Maggi è riuscito a superare il passo e noi arrivammo esausti a San Predo. Ma non c'era tempo per riposarsi. Nella polverosa piazza del mercato incontrammo Peter e i suoi compagni Roman e Truma.

Il suo MAN, chiamato "Torreo", si trova a 4300 metri di altitudine ed è completamente fermo. I tentativi di rianimazione con il bruciatore a gas non hanno avuto successo. Kai non poteva fornire una diagnosi a distanza, quindi decidemmo di rinunciare a una giornata di riposo a San Predo e partimmo la mattina successiva per la Laguna Salar de Talar, dove si trovava Torreo. Tuttavia, prima che potessimo partire la mattina seguente, Maggi dovette prima ricevere alcuni filtri nuovi e gli abitanti del campeggio/ostello assisterono a un esclusivo concerto di organo di Maggi, incluso un'enorme nuvola di gasolio.

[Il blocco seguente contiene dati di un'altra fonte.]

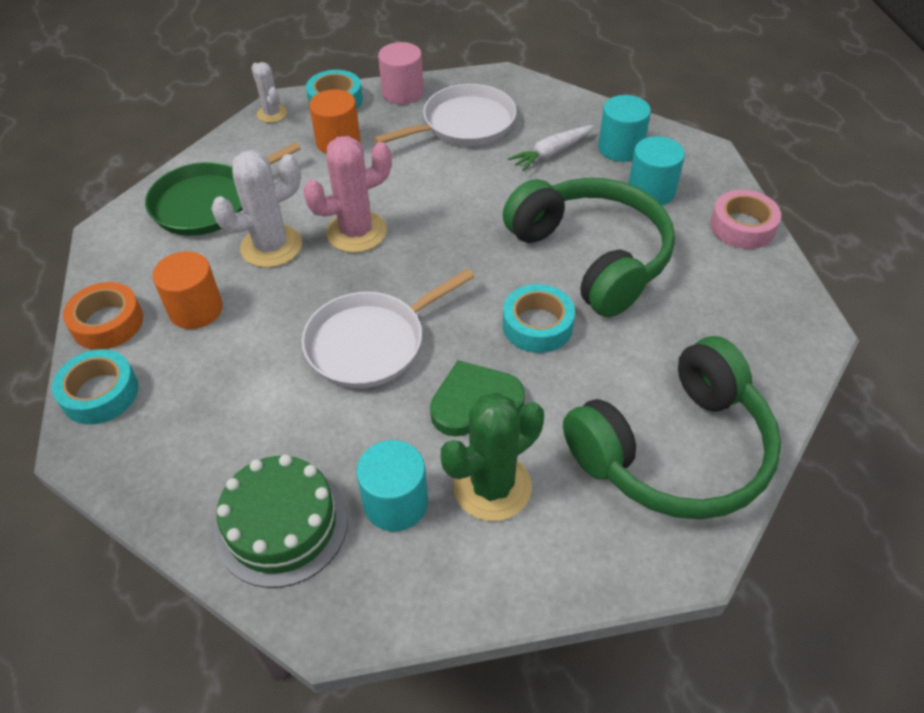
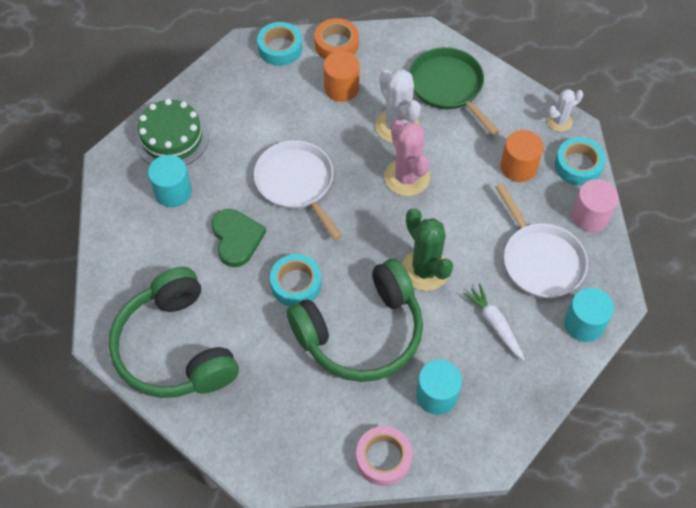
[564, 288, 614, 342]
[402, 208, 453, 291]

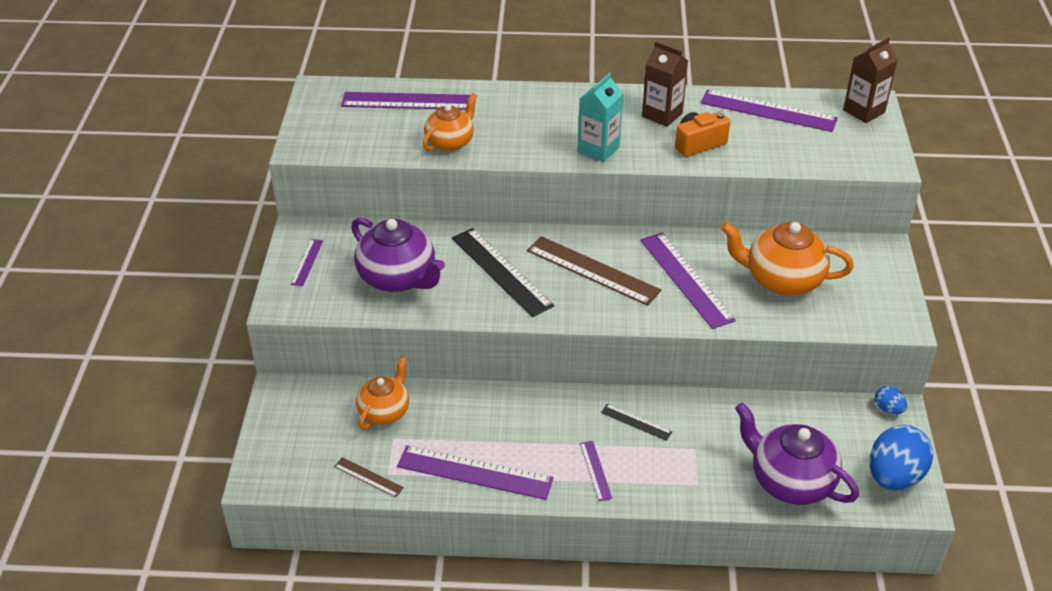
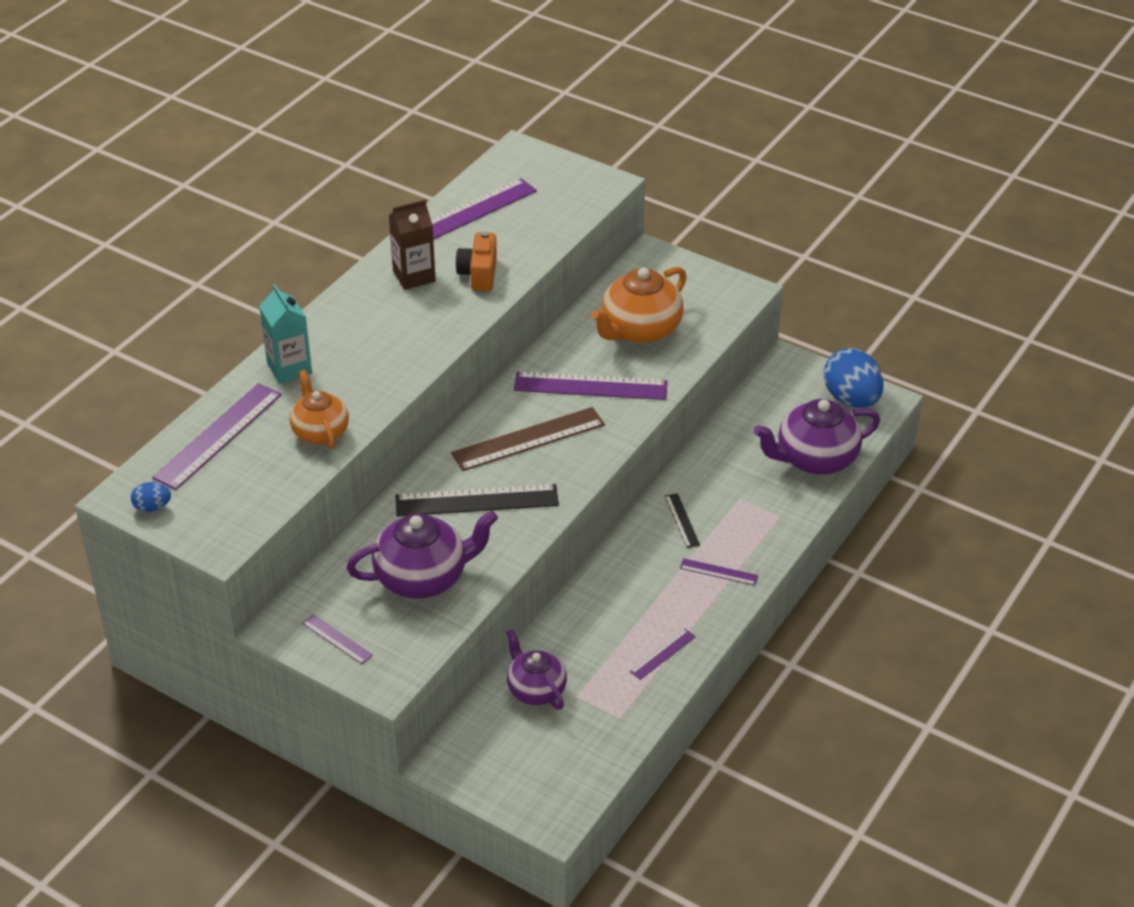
[843, 37, 898, 123] (first image)
[259, 284, 312, 384]
[506, 629, 567, 709]
[131, 482, 171, 512]
[665, 493, 700, 548]
[630, 629, 696, 680]
[334, 457, 404, 497] (first image)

Dopo due ore di viaggio su una pista piuttosto malridotta, riuscimmo a riconoscere il MAN. Non ci spiegavamo perché si scegliesse proprio un così remoto punto di sosta. Con l'aiuto di un detergente per freni e una chiave a forchetta da 17, Kai riuscì a rianimare Torreo. Probabilmente il "caldo sudamericano" si era semplicemente congelato. Nelle notti successive, le temperature scesero nella fascia a doppia cifra sotto lo zero.

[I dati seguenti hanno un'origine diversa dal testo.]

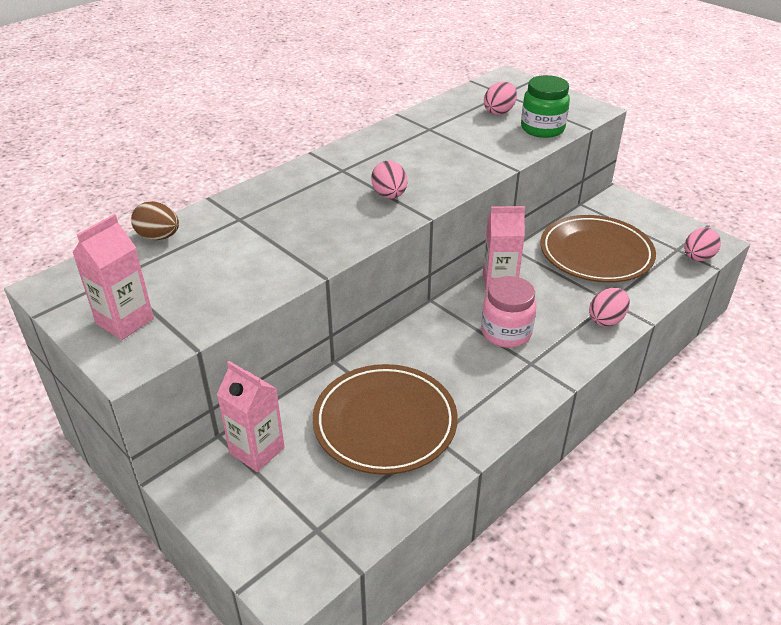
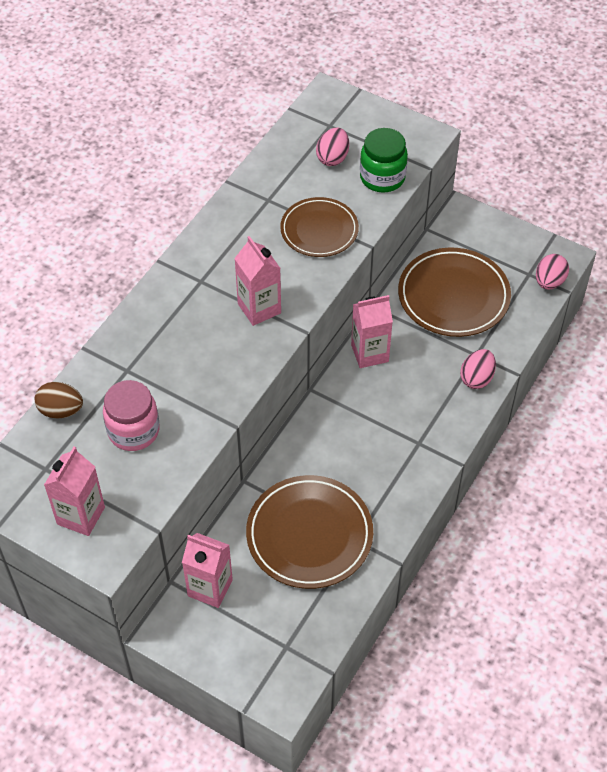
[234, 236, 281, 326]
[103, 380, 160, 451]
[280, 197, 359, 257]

Dopo, la colonna di auto, che nel frattempo era composta da quattro veicoli, si diresse verso un punto di sosta un po' più in basso.




Là era molto freddo, ma la fantastica vista su San Predo e i vulcani circostanti rendeva il tutto accettabile, soprattutto perché Maggi era l'unico veicolo la cui calefazione funzionava bene a 3.600 metri. Dopo una ricca colazione, ci separammo dal resto del gruppo.